It is five years since the 2014 Operation Protective Edge - the fiercest campaign Israel has ever carried out in the Gaza Strip - came to an end. At its end, Israel learned three important lessons that lay the foundations for its current policy regarding the coastal enclave.
1. Understanding that the economical reality and the security situation in the Strip are closely tied together (something that was not fully realized on the eve of the conflict), which resulted in widespread rebuilding of the Strip.
2. Lacking any means of establishing communication between Israel and Hamas led to miscalculations on both sides and resulted in the creation of numerous channels of communication through regional and international agents.
3. Realizing that in a complicated arena such as Gaza, where there's one ruling dominant power who has no will or way to control all the acting players, widespread escalation can happen quickly, this realization was translated to a careful and precise policy regarding the Gaza Strip, especially on the military front.
Those lessons gave Israel with three years of relative peace. Rehabilitation of Gaza proceeded steadily, and the trauma caused was embedded in the Gazan consciousness.
Yet in the last two years, we've seen constant escalations, which led both sides to assume another campaign was only a matter of time.
Like on the eve of war in 2014, today's civil unrest is still the main source of tensions, and the situation in Gaza is worse than it was in summer 2014.
Hamas understands that it has failed to ease people's distress, and so a disturbing parallel to the events that led to the 2014 campaign can be drawn.
In its need to consolidate a strategic response to this complicated reality, it would best if Israel were to drop collective assumptions such as the idea we can find a solution to the Gaza problem.
Looking closely at the demographic and economic foundations of the area only shows the reality - we can facilitate the situation, but not resolve it.
The second assumption is that there can be a replacement to Hamas as the ruling body in the Strip.
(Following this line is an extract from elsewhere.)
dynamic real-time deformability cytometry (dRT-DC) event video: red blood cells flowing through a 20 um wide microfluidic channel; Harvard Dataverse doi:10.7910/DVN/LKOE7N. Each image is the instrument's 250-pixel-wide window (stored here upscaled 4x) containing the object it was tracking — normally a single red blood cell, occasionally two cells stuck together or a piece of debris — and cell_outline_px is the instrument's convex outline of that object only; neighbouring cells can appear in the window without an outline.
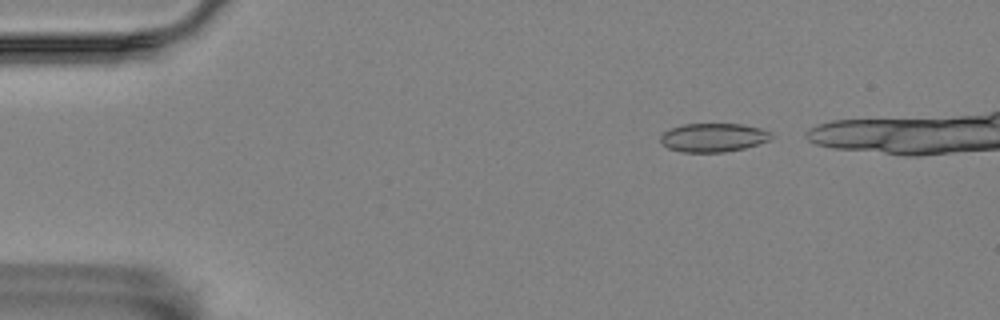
{"species": "Egyptian fruit bat (a non-hibernating species)", "species_latin": "Rousettus aegyptiacus", "temperature_condition": "room temperature", "stored_images_in_passage": 11, "camera_frame_rate_fps": 3000, "um_per_image_px": 0.085, "animal": {"sex": "female"}, "frame": {"image": 1, "passage_image": 2, "time_ms": 0.333, "image_size_px": [1000, 320], "cell_outline_px": [[772, 136], [768, 140], [744, 148], [724, 152], [680, 152], [668, 148], [660, 140], [660, 136], [664, 132], [672, 128], [684, 124], [740, 124], [760, 128], [772, 132]], "centroid_in_image_um": [60.62, 11.69], "position_along_channel_um": 24.4, "area_um2": 18.32}}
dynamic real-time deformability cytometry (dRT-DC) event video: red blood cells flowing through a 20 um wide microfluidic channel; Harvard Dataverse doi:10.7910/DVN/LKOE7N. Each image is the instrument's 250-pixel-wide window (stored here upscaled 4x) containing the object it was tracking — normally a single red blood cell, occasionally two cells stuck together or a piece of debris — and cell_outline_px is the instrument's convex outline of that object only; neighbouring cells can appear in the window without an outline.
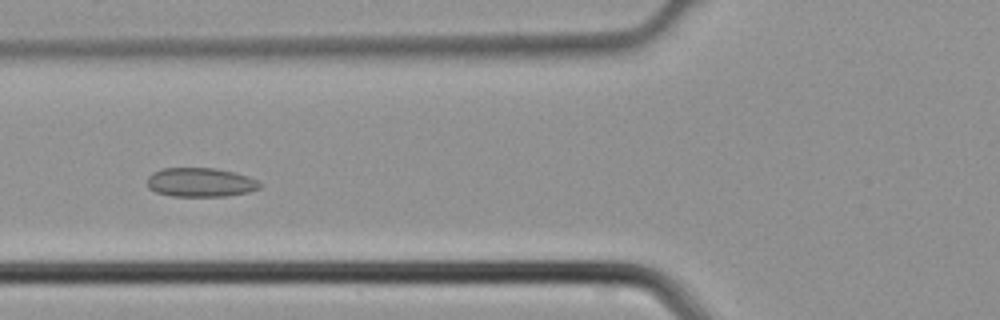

In practice, there's no willingness or ability on the part of Egypt, the United Nations or any other local leadership to step into Hamas's shoes.
The third assumption is that the crisis in Gaza is solely the Palestinians' problem, a view that repeatedly proves itself to be false, as the situation reflects on Israel on all levels.
There is also the realization that although Hamas is a bitter enemy, it may be the lesser of two evils compared to a possible power vacuum that could give rise to anarchy or more extreme powers in the ascendant in the Strip.
Twelve years have passed since Hamas entrenched itself in Gaza and Israel still hasn't formulated a long-term strategy regarding the Strip.
So, before any escalation that could end in Israel's total reoccupation of the Strip, it would be wise to consider a different strategy on two time plains.
The first is in the short term, and at its core is a sense of stability for Gaza's citizens, which would constitute a base for Israel to relax security restrictions. This should include work visas for inside Israel and the advancement of civilian projects in the Strip.
But there also needs to be a long-term plan that has at its core the downfall of Hamas. We should, however, strive to avoid two opposite scenarios - one in which a king is named in Gaza and the other is Israel's total and lengthy direct control of the Strip.
Israel must wait for internal change in Gaza, especially by the younger generation, whose distance from Islamic rule only deepens with time and occasionally bursts into civil protests.
It's not too farfetched to believe that Hamas's relentless and regressive grip on the two million residents of Gaza will lead to civil unrest, and Israel needs to be prepared for such a scenario. Israel should also consider ways it can help internal changes come to fruition without taking direct action inside of the Strip.
At the bottom line, Israel needs to understand that it must choose between bad or worse scenarios as a solution to the Gaza issue.
Its decision makers have to wake up from the dream of easy and quick solutions in either the military or political spheres regarding the situation on the Strip and adopt a more patient state of mind.
Above all, the Israeli leadership should present the complexity of the situation in Gaza to their people, and explain that there is no magic solution.
Michael Milshtein is the head of the Palestinian Studies Forum at the Moshe Dayan Center for Middle Eastern and African Studies at Tel Aviv University. He is a colonel (res.) in the IDF and served as a senior officer in IDF intelligence.